_Records provided_:

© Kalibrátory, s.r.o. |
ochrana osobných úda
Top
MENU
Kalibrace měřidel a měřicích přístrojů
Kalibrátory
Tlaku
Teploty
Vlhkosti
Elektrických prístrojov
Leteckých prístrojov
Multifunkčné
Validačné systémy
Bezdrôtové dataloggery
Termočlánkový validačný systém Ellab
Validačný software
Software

---

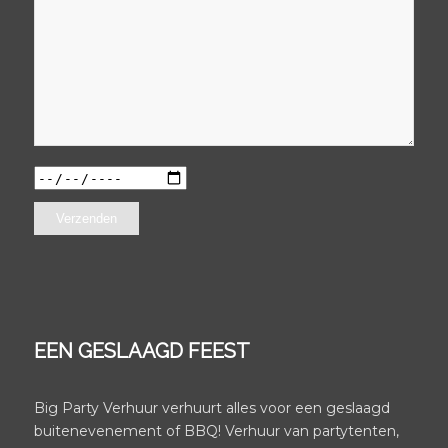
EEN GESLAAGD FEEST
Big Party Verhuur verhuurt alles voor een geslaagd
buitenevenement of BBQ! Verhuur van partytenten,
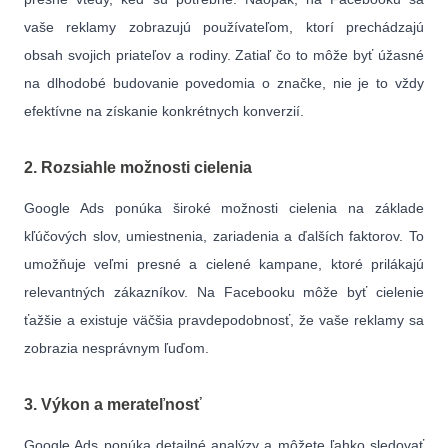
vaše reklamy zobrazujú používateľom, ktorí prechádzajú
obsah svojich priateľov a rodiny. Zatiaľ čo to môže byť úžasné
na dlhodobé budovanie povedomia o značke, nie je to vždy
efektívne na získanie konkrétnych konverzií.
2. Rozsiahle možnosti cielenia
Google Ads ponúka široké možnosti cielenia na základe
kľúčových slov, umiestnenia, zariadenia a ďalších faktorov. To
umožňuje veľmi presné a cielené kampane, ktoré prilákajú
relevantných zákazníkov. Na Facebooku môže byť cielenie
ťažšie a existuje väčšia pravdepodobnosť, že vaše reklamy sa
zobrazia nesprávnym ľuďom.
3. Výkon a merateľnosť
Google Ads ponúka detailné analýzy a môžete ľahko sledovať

_Exercise requirements_: In the records above, find the lines holding "reklamy". Copy each one.

_Answer area_:
vaše reklamy zobrazujú používateľom, ktorí prechádzajú
ťažšie a existuje väčšia pravdepodobnosť, že vaše reklamy sa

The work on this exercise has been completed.